**Selected text**:
--*--

Home > Virtualisation, VMWare > ESXi host losing settings at reboot – checking system partitions of ESX host

ESXi host losing settings at reboot – checking system partitions of ESX host

On 3 separate occasions I have seen ESX hosts that appeared to lose their config at reboot.
I stumbled across a useful doc once and copied some of it, but can not remember where I found it..

Anyway, in all instances, the problem was caused by the bootbank being corrupted and I followed the following process to resolve the issue.

You see, the way VMWare operates is that 3 Hypervisor partitions are created and used for normal operation. the are mounted as /bootbank, /altbootbank and /store.

/store is simply used to ‘store’ data (e.g. VMTools isos and VI client etc) as well as information for the vCenter Server agent and the HA agent

Once you configure the Scratchconfig.ConfiguredScratchLocation paramater for an ESX host (swap file) it will mount a 4th partition for this purpose.

Anyway, the first two partitions mentioned above are used for the ‘running’ config and ‘saved’ config . . very loosely similarly to the way in which a Cisco router stores 2 different configs.
What happens with VMware though is that the ‘running’ config
/bootbank and /altbootbank are effectively the running copy of the ESX firmware / config and the last saved version.

VMWare backs up its running config every hours (at the1 minute after the hour)

to see if you have been getting updated backups (so there is a failure in the process) you can check for a an up to date stage.tgz file.

--*--

**Supplied information**:
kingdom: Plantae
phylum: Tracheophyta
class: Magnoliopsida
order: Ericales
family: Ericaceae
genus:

--*--

**Goal**: In the post about ESXi hosts losing settings at reboot, what are the three Hypervisor partitions mounted as?

**Task output**: /bootbank, /altbootbank and /store.